Between the ebb and flow of fear, she clung tightly to one thought; a feeling, an instinctive calling from a memory ten years past.

There was only one way out.

As another spasm of fear shot through her, Ana doubled over and gagged.

“Come here, my little monster,” Sadov crooned. “Be good, and obey me. Take the Deys’voshk, and we shall bring you to the future Empress. She wants to be your ally, not your enemy.”

Despite the trembling in her muscles, Ana grasped the railing of the bridge and heaved herself to her feet. The railing dug into her lower back as she leaned against it, her hair clinging to her sweat-slicked face. Sadov’s Affinity pressed into her, and she remembered her nightmares of tumbling over the bridge and into the Tiger’s Tail. Images of the vicious white whorls flooded her mind, and she closed her eyes against the feeling of being tossed around in that violent storm.

I am afraid.

And it was Linn’s voice that came to her then, like a blade cutting through the mist of her fear. That is when we can choose to be brave.

Ana was sobbing so hard that she thought she would break. Her hands tightened around the railing.

With the lightest tip of her weight backward, she flipped herself over the Kateryanna Bridge and plunged into the yawning depths of the icy Tiger’s Tail.





When Ramson saw her fall, he was standing beneath a lamppost on the riverside promenade by the Kateryanna Bridge, waiting for Tetsyev’s signal that he had been cleared to enter the Palace.

Princess Anastacya is going to stop Morganya, the alchemist had said. And we must get to her before Morganya’s forces do.

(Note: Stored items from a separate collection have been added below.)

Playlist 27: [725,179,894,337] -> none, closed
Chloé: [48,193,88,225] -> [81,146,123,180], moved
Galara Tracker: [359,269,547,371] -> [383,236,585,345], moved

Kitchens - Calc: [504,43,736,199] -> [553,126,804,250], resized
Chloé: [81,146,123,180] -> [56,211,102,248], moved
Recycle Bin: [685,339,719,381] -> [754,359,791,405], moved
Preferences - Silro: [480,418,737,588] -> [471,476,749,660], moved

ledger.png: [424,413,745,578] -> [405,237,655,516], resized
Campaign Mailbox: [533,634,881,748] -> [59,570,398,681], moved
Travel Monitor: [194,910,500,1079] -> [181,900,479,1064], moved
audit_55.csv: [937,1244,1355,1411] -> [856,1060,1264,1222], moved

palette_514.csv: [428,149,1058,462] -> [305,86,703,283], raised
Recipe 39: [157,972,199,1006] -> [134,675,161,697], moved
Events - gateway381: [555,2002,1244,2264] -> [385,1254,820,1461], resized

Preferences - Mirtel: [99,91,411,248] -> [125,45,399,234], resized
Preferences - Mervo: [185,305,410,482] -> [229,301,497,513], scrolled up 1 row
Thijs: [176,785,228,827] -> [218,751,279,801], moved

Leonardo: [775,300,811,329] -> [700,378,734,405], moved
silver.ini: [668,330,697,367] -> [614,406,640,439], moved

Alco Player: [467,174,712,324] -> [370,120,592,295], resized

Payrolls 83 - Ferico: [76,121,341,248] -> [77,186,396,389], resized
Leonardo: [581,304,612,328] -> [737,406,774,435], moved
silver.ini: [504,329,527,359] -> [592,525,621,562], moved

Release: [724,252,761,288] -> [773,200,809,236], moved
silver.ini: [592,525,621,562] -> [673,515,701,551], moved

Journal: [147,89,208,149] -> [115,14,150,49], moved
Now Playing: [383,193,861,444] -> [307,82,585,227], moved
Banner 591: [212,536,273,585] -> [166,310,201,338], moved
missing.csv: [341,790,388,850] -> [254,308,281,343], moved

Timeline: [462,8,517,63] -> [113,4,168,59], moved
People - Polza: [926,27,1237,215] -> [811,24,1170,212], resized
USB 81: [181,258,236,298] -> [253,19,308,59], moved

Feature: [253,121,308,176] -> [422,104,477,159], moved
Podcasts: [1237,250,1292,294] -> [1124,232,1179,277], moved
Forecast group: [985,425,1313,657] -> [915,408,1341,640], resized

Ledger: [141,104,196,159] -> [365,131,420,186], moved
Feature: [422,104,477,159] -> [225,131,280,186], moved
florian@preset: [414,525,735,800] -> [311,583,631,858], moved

Only the Countess and her forces had found Ana first.

He hadn’t believed his eyes when he’d seen her on the bridge—but, he’d realized, it was utterly Ana to attempt something so brazen and ridiculously foolish with stubborn pride. He’d watched the altercation unfold on the bridge with a growing sense of dread, his mind already racing five, ten steps forward and mapping out all the different scenarios in which this could play out.

He’d just never expected for her to jump.

And Ramson did the only thing he could think of. He dove after her.

He had the sense to take a deep breath before he hit the river like a bag of rocks. The water dragged him under, buffeting him this way and that and pulling him down to its depths. He couldn’t see, couldn’t hear, couldn’t breathe, his world tossing in every direction possible. And, inevitably, the river’s wrath pulled him back to the stormy night that had changed the course of his life forever.



He was eight years old again, and he was drowning in the black waters of that storm that had almost claimed his and Jonah’s lives. But the real nightmare was that image of Jonah’s crow-black eyes, gaping and unseeing, seared into Ramson’s memories.

Terror choked Ramson. The darkness was absolute. He had no direction.

No, he thought, and the phantoms of his mind dispersed. By whatever means he’d met Jonah—coincidence, fate, or the Deities—it wasn’t Jonah’s death that his friend would have wanted him to remember.

It was what Jonah had taught him when he was alive.

Swim. The voice came to him, so real that Ramson opened his eyes. But instead of a pale-faced, dark-haired boy, there was a girl in front of him: a brave, selfless, and stubborn girl who had worked her way into his heart, by Jonah’s side.

He would not lose her.

Not again.

Swim, came the voice, but this time, it was his own.

Ramson kicked out. The currents were dragging her away, down to where it grew darker. She thrashed, her gown puffing out around her, pulling her down.

A sharp pain cut across his forearm and he flinched, lashing out to grab whatever it was that had bit him.

An arrow.

Another whizzed past him, and another. Archers. Those bastards were really intent on killing them.



The best way, Ramson knew, to escape archers was to swim deeper. The arrows decelerated within a yard of hitting the surface of water; he and Ana stood a better chance of surviving if they remained underwater and let the river carry them far enough.